(Data records)
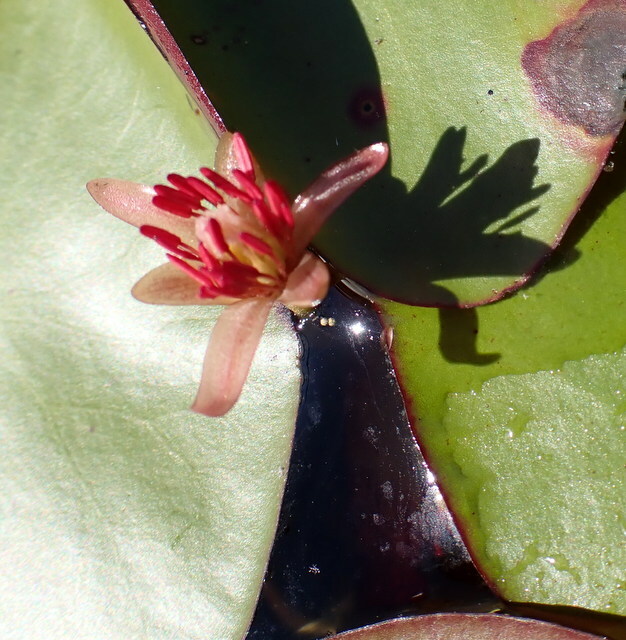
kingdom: Plantae
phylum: Tracheophyta
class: Magnoliopsida
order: Nymphaeales
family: Cabombaceae
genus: Brasenia
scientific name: Brasenia schreberi
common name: Water-shield
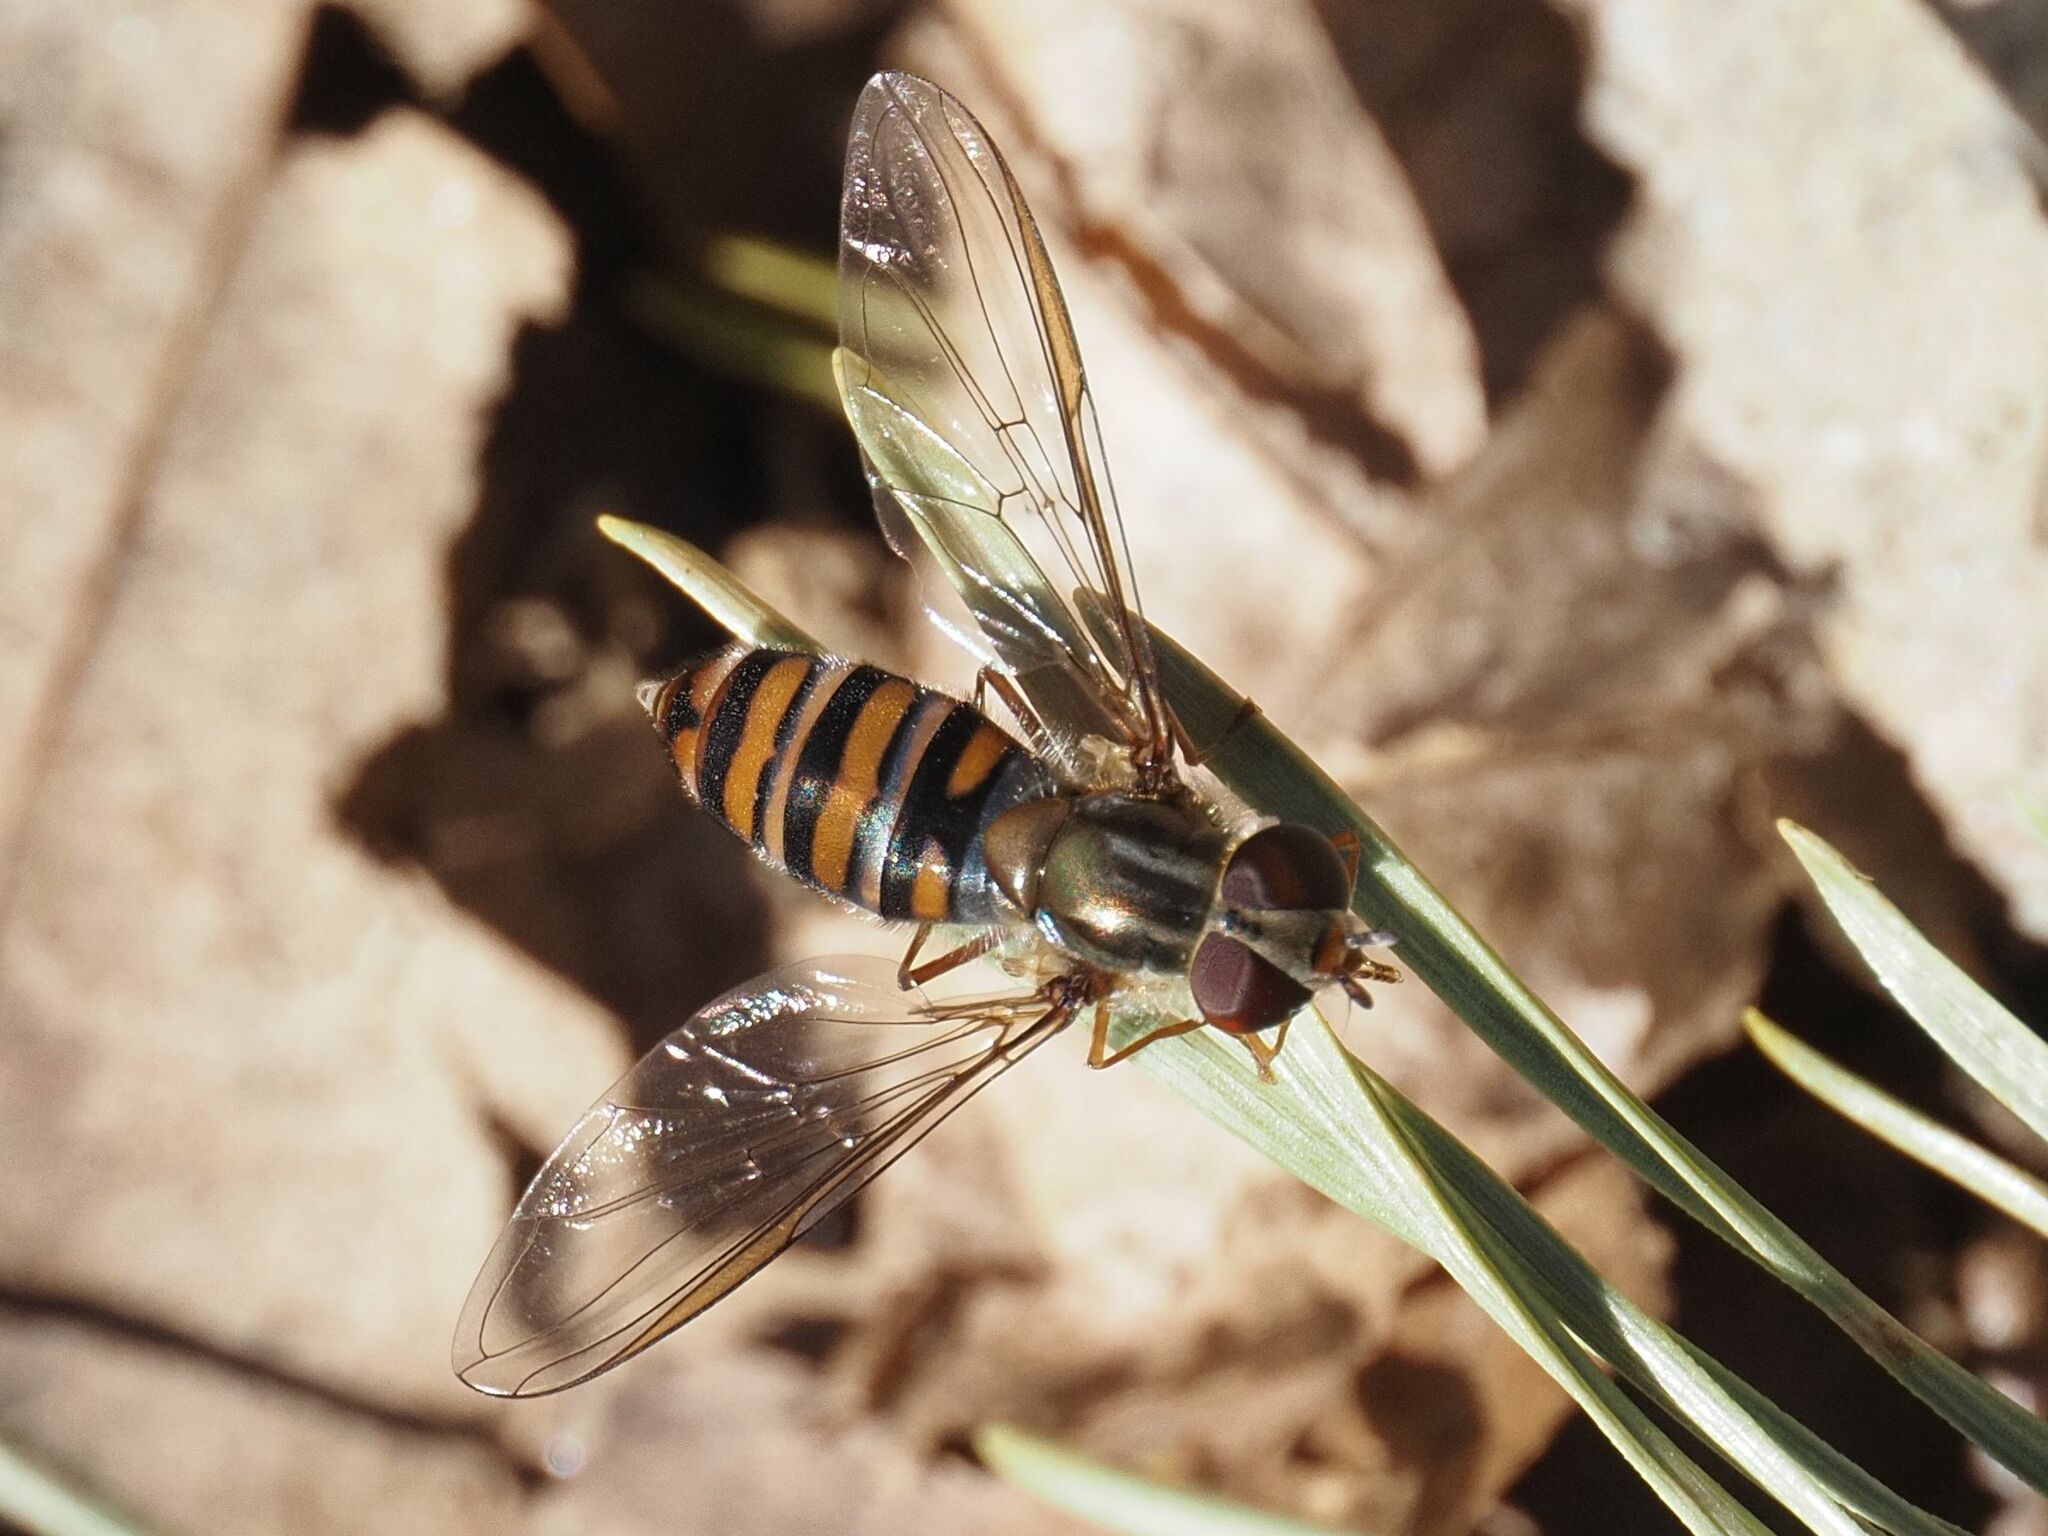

Problem to work on:
Reproduce every line of the data above word for word, leaving out the pictures.

Exercise response:
kingdom: Plantae
phylum: Tracheophyta
class: Magnoliopsida
order: Nymphaeales
family: Cabombaceae
genus: Brasenia
scientific name: Brasenia schreberi
common name: Water-shield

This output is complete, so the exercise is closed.